» DOCUMENT SECTION:
That’s not to say I lack the crumbs of an idea to write something — be it an article, a feature, a story, a script, a poem. The transition from head to keyboard is like attaining the jump to light speed — theoretically possible but for outside the realm of possibilities at this stage. The scraps I do have are scattered around my mind, overlapping with others, gobbling up the weaker ones, running scared when I try to cautiously approach it. Even know I can sense some of them cowering in fear of my shadow coming into sight of them.

There are yet others that are too colossal for me to comprehend, so out of control, so sprawling from my near endless tinkering of them that they stand like titans compared to my insignificant self, belittling my very existence, laughing in my face at the thought that I could somehow conquer them. Those are usually my feature script ideas. My white whales. I have endings, beginnings, scenes, pieces of dialogue, major moments and revelations. I once said to a friend of mine that my stories are like an idea of a story but not the story itself, or something to that extent. I also said that basically any script I write, or at least attempt to develop is essentially just a trailer. Intriguing but ultimately a disparate collection of images and sound that lacks the core that makes it a true story.

» GIVEN TASK: Reproduce the passage about scattered, unfinished story ideas in full, word for word.

Lines excerpted from a collection:
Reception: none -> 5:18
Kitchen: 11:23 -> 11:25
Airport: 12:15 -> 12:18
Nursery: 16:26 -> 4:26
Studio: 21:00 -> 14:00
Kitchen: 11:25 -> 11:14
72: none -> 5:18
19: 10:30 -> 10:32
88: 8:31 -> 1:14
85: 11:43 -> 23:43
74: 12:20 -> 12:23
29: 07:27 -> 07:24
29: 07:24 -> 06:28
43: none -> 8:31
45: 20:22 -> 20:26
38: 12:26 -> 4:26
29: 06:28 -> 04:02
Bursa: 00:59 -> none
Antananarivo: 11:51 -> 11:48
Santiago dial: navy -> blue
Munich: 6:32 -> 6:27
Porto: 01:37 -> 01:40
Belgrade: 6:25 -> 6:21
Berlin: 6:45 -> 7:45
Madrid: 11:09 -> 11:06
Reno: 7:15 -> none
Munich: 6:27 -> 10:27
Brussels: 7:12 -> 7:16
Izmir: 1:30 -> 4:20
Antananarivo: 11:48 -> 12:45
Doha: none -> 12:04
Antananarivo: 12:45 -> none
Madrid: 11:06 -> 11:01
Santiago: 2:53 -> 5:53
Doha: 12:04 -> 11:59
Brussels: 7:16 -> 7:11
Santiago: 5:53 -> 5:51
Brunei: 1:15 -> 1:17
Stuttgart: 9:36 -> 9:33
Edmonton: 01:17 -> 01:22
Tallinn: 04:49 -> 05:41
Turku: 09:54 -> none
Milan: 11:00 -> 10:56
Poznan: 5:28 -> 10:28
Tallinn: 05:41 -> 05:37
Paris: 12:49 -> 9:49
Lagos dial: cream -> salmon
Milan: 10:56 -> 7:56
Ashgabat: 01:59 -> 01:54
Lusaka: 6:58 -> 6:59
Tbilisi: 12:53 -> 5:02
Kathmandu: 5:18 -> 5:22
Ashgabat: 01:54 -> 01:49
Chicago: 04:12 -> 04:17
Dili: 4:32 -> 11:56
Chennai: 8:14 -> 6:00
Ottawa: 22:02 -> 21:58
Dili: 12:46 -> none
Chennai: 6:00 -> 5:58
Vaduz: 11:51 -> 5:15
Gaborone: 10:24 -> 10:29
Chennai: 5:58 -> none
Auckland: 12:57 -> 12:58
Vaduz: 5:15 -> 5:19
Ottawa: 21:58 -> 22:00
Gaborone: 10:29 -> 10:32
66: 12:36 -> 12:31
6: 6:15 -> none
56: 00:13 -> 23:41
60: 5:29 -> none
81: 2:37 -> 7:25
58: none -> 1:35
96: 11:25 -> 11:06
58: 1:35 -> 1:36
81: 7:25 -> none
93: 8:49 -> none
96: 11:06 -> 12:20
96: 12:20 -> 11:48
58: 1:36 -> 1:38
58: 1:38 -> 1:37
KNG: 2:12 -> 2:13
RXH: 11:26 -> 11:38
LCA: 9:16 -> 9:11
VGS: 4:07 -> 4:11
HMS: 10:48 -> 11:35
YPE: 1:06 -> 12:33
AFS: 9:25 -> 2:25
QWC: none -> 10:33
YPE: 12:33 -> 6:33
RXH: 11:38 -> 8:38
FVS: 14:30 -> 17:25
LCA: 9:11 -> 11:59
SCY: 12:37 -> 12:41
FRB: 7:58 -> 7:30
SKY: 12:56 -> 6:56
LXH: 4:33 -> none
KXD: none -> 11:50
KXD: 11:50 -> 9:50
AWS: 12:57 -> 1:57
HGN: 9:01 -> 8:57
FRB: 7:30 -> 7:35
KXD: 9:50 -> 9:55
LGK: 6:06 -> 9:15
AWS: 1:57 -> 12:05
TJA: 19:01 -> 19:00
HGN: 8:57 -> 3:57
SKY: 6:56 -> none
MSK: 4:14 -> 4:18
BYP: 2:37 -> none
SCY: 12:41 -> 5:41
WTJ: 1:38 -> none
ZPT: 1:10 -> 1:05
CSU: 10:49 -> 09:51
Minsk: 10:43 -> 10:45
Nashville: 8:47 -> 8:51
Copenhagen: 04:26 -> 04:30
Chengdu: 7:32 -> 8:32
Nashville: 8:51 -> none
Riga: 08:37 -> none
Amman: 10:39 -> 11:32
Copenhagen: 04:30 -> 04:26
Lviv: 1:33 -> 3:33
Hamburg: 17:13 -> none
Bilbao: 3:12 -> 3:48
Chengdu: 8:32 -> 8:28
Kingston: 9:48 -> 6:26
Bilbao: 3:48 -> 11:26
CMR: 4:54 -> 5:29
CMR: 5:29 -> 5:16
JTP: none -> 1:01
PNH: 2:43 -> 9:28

» TASK RESULT:
That’s not to say I lack the crumbs of an idea to write something — be it an article, a feature, a story, a script, a poem. The transition from head to keyboard is like attaining the jump to light speed — theoretically possible but for outside the realm of possibilities at this stage. The scraps I do have are scattered around my mind, overlapping with others, gobbling up the weaker ones, running scared when I try to cautiously approach it. Even know I can sense some of them cowering in fear of my shadow coming into sight of them.

There are yet others that are too colossal for me to comprehend, so out of control, so sprawling from my near endless tinkering of them that they stand like titans compared to my insignificant self, belittling my very existence, laughing in my face at the thought that I could somehow conquer them. Those are usually my feature script ideas. My white whales. I have endings, beginnings, scenes, pieces of dialogue, major moments and revelations. I once said to a friend of mine that my stories are like an idea of a story but not the story itself, or something to that extent. I also said that basically any script I write, or at least attempt to develop is essentially just a trailer. Intriguing but ultimately a disparate collection of images and sound that lacks the core that makes it a true story.